Source: Los Angeles Dodgers P Trevor Bauer's season is over as administrative leave extended through postseason

ByABC News
September 10, 2021, 2:09 PM

Los Angeles Dodgers pitcher Trevor Bauer will miss the remainder of the 2021 season and the postseason after MLB and the MLBPA agreed to extend his administrative leave, a league official told ESPN's Jeff Passan.

No new information has surfaced in the investigation. Bauer being out for the rest of the year is just an acknowledgement from the union and league that with MLB's investigation into him ongoing and the season waning, he was not going to have time to return this year.

Bauer last pitched for the Dodgers on June 28 and hasn't been around the team since MLB first began its investigation on July 2. His original one-week leave had been extended eight times in one-week increments prior to Friday's decision. He continued to be paid while on administrative leave.
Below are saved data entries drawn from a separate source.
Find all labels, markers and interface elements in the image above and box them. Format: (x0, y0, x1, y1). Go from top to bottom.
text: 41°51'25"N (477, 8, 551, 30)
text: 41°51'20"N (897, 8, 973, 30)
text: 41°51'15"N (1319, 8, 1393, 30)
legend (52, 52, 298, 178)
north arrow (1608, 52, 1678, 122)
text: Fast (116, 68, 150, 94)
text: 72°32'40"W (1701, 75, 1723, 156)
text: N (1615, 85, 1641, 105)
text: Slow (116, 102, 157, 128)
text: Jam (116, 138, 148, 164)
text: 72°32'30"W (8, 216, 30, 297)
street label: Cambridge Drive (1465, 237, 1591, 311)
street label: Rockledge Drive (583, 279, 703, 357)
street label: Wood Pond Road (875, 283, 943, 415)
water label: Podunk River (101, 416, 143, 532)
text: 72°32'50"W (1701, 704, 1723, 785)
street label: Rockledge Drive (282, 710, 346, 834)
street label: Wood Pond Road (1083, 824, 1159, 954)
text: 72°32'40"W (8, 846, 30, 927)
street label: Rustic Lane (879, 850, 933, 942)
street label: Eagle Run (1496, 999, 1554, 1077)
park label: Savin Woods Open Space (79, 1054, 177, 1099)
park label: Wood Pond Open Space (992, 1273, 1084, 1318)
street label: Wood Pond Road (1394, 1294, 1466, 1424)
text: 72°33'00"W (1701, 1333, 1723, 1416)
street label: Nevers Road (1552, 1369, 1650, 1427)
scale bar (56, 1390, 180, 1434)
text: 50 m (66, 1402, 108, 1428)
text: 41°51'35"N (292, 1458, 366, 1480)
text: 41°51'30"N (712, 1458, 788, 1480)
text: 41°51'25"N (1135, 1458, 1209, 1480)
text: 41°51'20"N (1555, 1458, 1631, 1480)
A decision from the league on a potential suspension for Bauer is not expected until after the District Attorney's Office decides on possible charges.

The Dodgers pitcher has been accused of sexual assault by a woman who has said Bauer choked her unconscious multiple times, sodomized her without consent and punched her all over her body over the course of two sexual encounters at his Pasadena, California, home on April 22 and May 16, leaving her with injuries that prompted medical attention.

The Pasadena Police Department has concluded its investigation into the assault allegations and turned the case over to the Los Angeles County District Attorney's Office.

The District Attorney's Office will now decide whether to move forward with the case.

The woman obtained a temporary restraining order against Bauer in late June, but last month a Los Angeles Superior Court judge dismissed the woman's request for a permanent restraining order, ruling that Bauer did not pose a continual threat and that her injuries were not the result of anything she didn't verbally consent to during what Bauer's legal team called consensual rough sex.

The woman said the encounters were initially consensual -- including a request to be choked unconscious, as depicted in messages between her and Bauer -- but stated during a lengthy testimony as part of a four-day hearing that Bauer took it too far.

The 2020 National League Cy Young Award winner with the Cincinnati Reds, Bauer is the highest-paid MLB player in 2021 excluding endorsements, with a salary nearing $40 million.

On Aug. 14, the Washington Post published a story stating that an Ohio woman accused Bauer of punching and choking her during sex in their three-year relationship and that she filed a restraining order petition last summer, only to withdraw it six weeks later.

Bauer's attorneys called that woman's allegations "categorically false" and have firmly denied the more recent assault allegations.